**WHAT IS BEING ASKED:** Quote every line of the data below word for word, leaving the pictures out of your answer.

Items from a data source
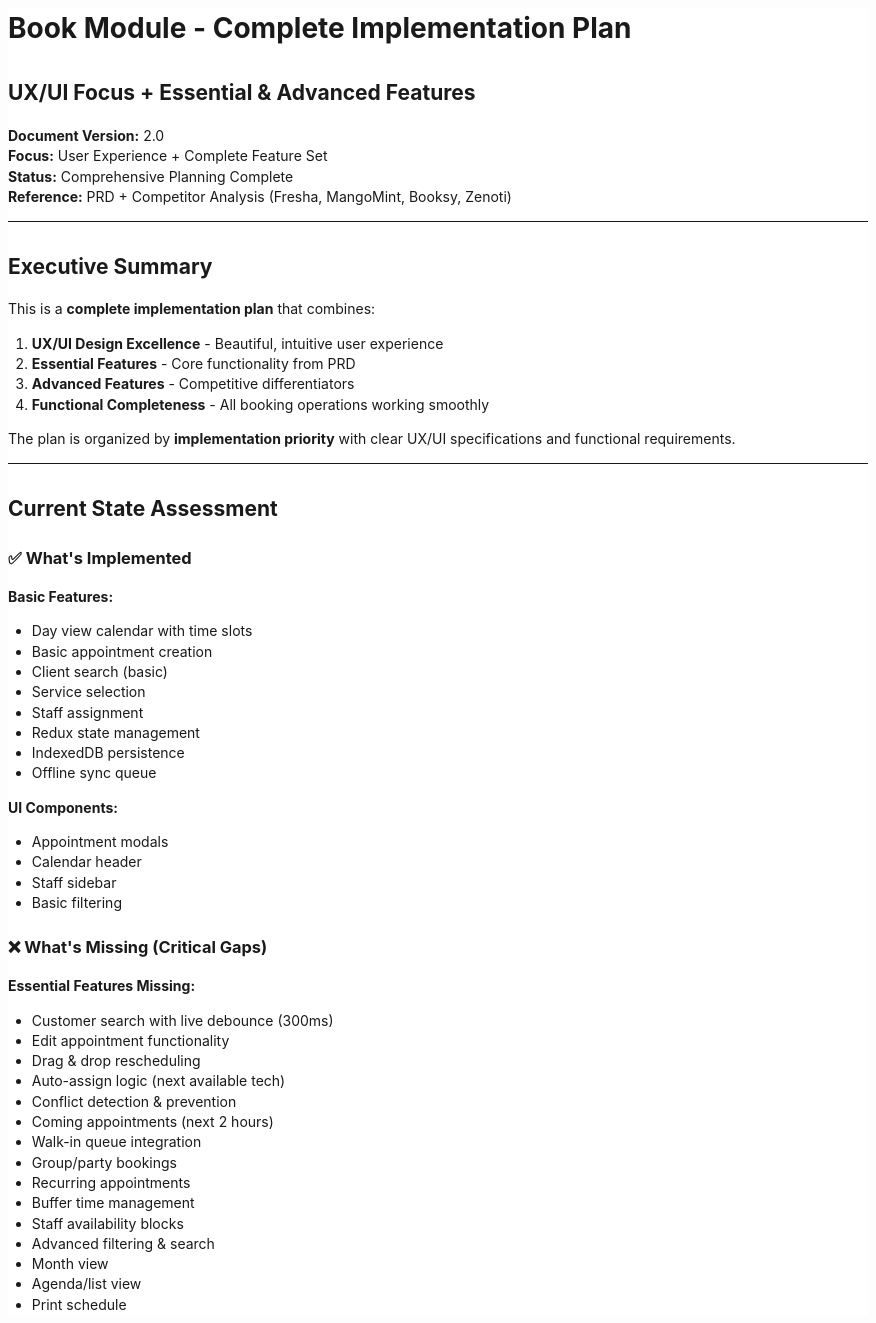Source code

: # Book Module - Complete Implementation Plan
## UX/UI Focus + Essential & Advanced Features

**Document Version:** 2.0  
**Focus:** User Experience + Complete Feature Set  
**Status:** Comprehensive Planning Complete  
**Reference:** PRD + Competitor Analysis (Fresha, MangoMint, Booksy, Zenoti)

---

## Executive Summary

This is a **complete implementation plan** that combines:
1. **UX/UI Design Excellence** - Beautiful, intuitive user experience
2. **Essential Features** - Core functionality from PRD
3. **Advanced Features** - Competitive differentiators
4. **Functional Completeness** - All booking operations working smoothly

The plan is organized by **implementation priority** with clear UX/UI specifications and functional requirements.

---

## Current State Assessment

### ✅ What's Implemented

**Basic Features:**
- Day view calendar with time slots
- Basic appointment creation
- Client search (basic)
- Service selection
- Staff assignment
- Redux state management
- IndexedDB persistence
- Offline sync queue

**UI Components:**
- Appointment modals
- Calendar header
- Staff sidebar
- Basic filtering

### ❌ What's Missing (Critical Gaps)

**Essential Features Missing:**
- Customer search with live debounce (300ms)
- Edit appointment functionality
- Drag & drop rescheduling
- Auto-assign logic (next available tech)
- Conflict detection & prevention
- Coming appointments (next 2 hours)
- Walk-in queue integration
- Group/party bookings
- Recurring appointments
- Buffer time management
- Staff availability blocks
- Advanced filtering & search
- Month view
- Agenda/list view
- Print schedule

**SOLUTION TO THE EXERCISE:**
Source code

: # Book Module - Complete Implementation Plan
## UX/UI Focus + Essential & Advanced Features

**Document Version:** 2.0  
**Focus:** User Experience + Complete Feature Set  
**Status:** Comprehensive Planning Complete  
**Reference:** PRD + Competitor Analysis (Fresha, MangoMint, Booksy, Zenoti)

---

## Executive Summary

This is a **complete implementation plan** that combines:
1. **UX/UI Design Excellence** - Beautiful, intuitive user experience
2. **Essential Features** - Core functionality from PRD
3. **Advanced Features** - Competitive differentiators
4. **Functional Completeness** - All booking operations working smoothly

The plan is organized by **implementation priority** with clear UX/UI specifications and functional requirements.

---

## Current State Assessment

### ✅ What's Implemented

**Basic Features:**
- Day view calendar with time slots
- Basic appointment creation
- Client search (basic)
- Service selection
- Staff assignment
- Redux state management
- IndexedDB persistence
- Offline sync queue

**UI Components:**
- Appointment modals
- Calendar header
- Staff sidebar
- Basic filtering

### ❌ What's Missing (Critical Gaps)

**Essential Features Missing:**
- Customer search with live debounce (300ms)
- Edit appointment functionality
- Drag & drop rescheduling
- Auto-assign logic (next available tech)
- Conflict detection & prevention
- Coming appointments (next 2 hours)
- Walk-in queue integration
- Group/party bookings
- Recurring appointments
- Buffer time management
- Staff availability blocks
- Advanced filtering & search
- Month view
- Agenda/list view
- Print schedule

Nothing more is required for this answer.